Let Z = Prob(protocol fails). We can express Z in terms of s, f, and r by developing a recurrence relation. Since "Try again" restarts the entire protocol, with an outcome that is independent of the trial that just failed,

Z = Prob(Fail on this try) + Prob(Try again)·Z

solving,

Z = Prob(Fail on this try)/(1-(Prob(Try again))

Z = f/(1-r) = f/(s+f)

Conversely,

Prob(Protocol succeeds) = (1 - Z) = s/(s+f)

Rough and tumble solution

It is not hard to come up with a reasonably good upper bound (good in this case means low) on the probability of protocol failure. If that bound is below the NASA specification that the failure rate be lower than 5%, we are safe. First we calculate a quick and slightly rough bound, then we refine it.

Given that the probability of sensor failure is p, we can calculate the probability of each of the three outcomes.

Determine an upper bound for f: Declare a trial failure if V₁ is from a sensor that failed (probability p) and V₁ and V₂ are close. (This is an upper bound because V₁ could accidentally be close to V, and this would be a success for a Type 1 sensor). But if V₁ is from a failed sensor, its value is random. So regardless of the value of V₂, the probability V₁ is close to it is F. So f < pF.
Now, get a lower bound for s: For sure, a particular trial succeeds if both sensors work, which happens with probability (1-p)². (This is a lower bound, because sometimes a trial will succeed even if only the first sensor V₁ works.) Thus s > (1-p)².
Combining, Z = f/(s+f) < f/s < pF/(1-p)².

This bound is useful unless p is quite large. Suppose that F = 0.1. Solving for p, the bound tells us that we can meet the NASA specification that Z < 0.05 if p < 0.268. We might be able to get along with even flakier sensors if we had a tighter bound. Let's find out.

Getting a tighter bound

Let's get a tighter bound on s by doing a more precise analysis of the "succeed on this try" case.
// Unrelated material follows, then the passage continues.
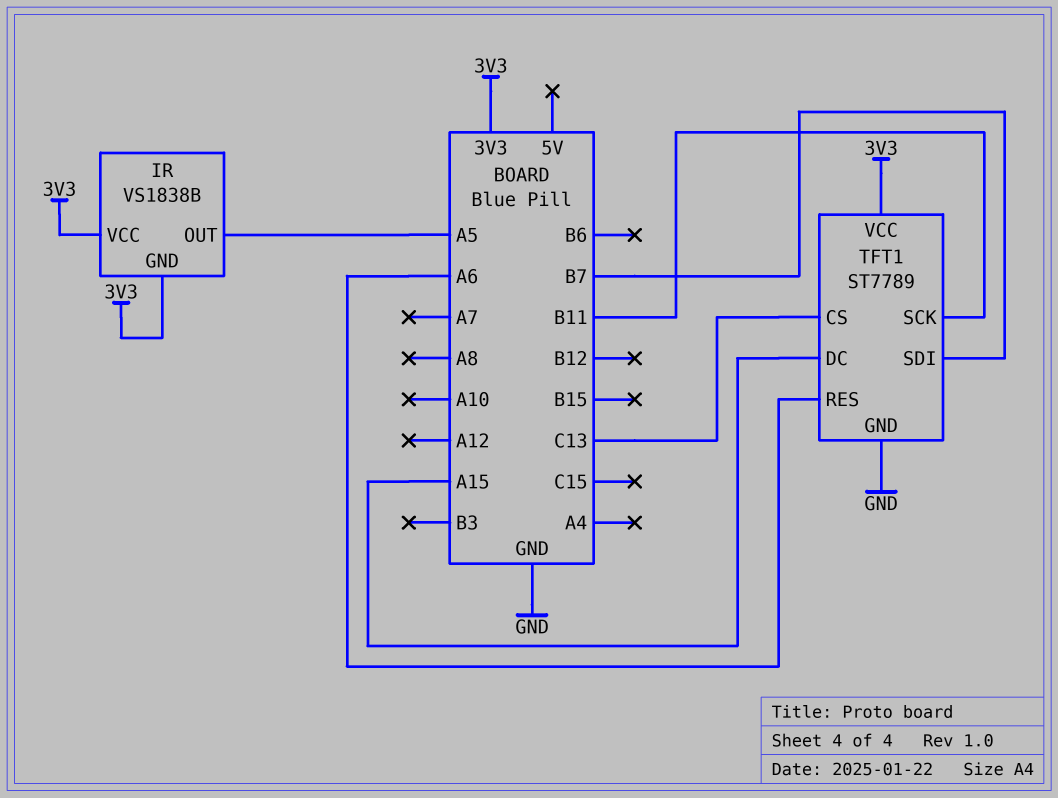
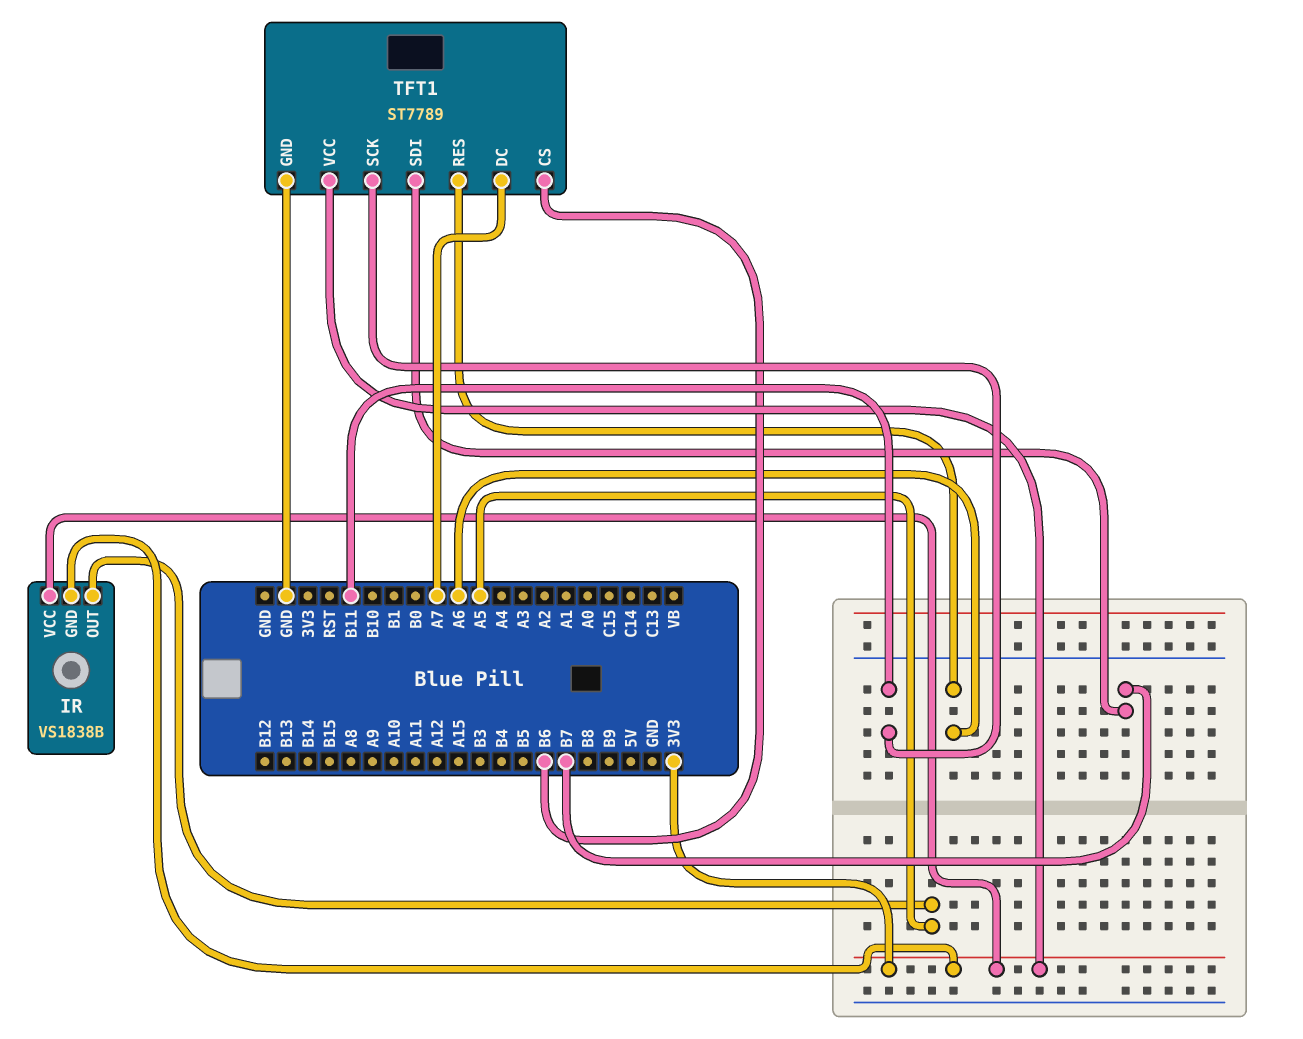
TFT1 pin CS: C13 -> B6
TFT1 pin DC: A15 -> A7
A particular trial succeeds if V₁ is from a sensor that works and V₂ is close to V₁, whether or not the second sensor fails. We know that Prob(sensor works) = (1-p), so
s = (1-p)·Prob(V₂ is close to V₁)
The second sensor works correctly with probability (1-p). In this case, V₂ is certain to be close to V₁.
The second sensor fails with probability p. In this case, V₂ will be close to V₁ with probability F. (Actually, this is a lower bound, because V₁ might be near the edges of the sensor range.) Thus the probability of this case is greater than pF.
Summing (2) and (3), Prob(V₂ is close to V₁) > (1-p) + pF. Then from (1) above,
s > (1-p)(1-p+pF)
and
Z < f/(f+s) = pF/(pF + (1-p)(1-p+pF))

Wrap up

This equation looks formidable, but we can evaluate it for various values of p and F. Suppose again that the maximum ratio of tolerance to range is F = 0.1. If the maximum probability of sensor failure, p = .1, we have Z < .012, so our protocol has a 1.2% failure rate. If the maximum probability of sensor failure, p = .3, we have a 5% failure rate, just meeting NASA''s specification. Thus our repeated pair-and-compare protocol will meet specifications as long as the probability of sensor failure is less than 0.3. Our earlier, loose bound calculation allowed a maximum sensor failure rate of 0.268, so the only reward for tightening the bound is to establish that NASA can get along with slightly flakier sensors.

A conclusion

As we move downscale toward more unreliable sensors, both the N-median (for sufficiently large N) protocol and the pair-and-compare protocol fail at about the same point (p=.3), so neither has an advantage by that measure. The median protocol has the feature that the number of trials needed to achieve a given success rate can be exactly predicted in advance, which may be an advantage in setting timeouts. The pair-and-compare protocol has the feature that it may stop after the first trial, which may be an advantage in getting on to the next experiment.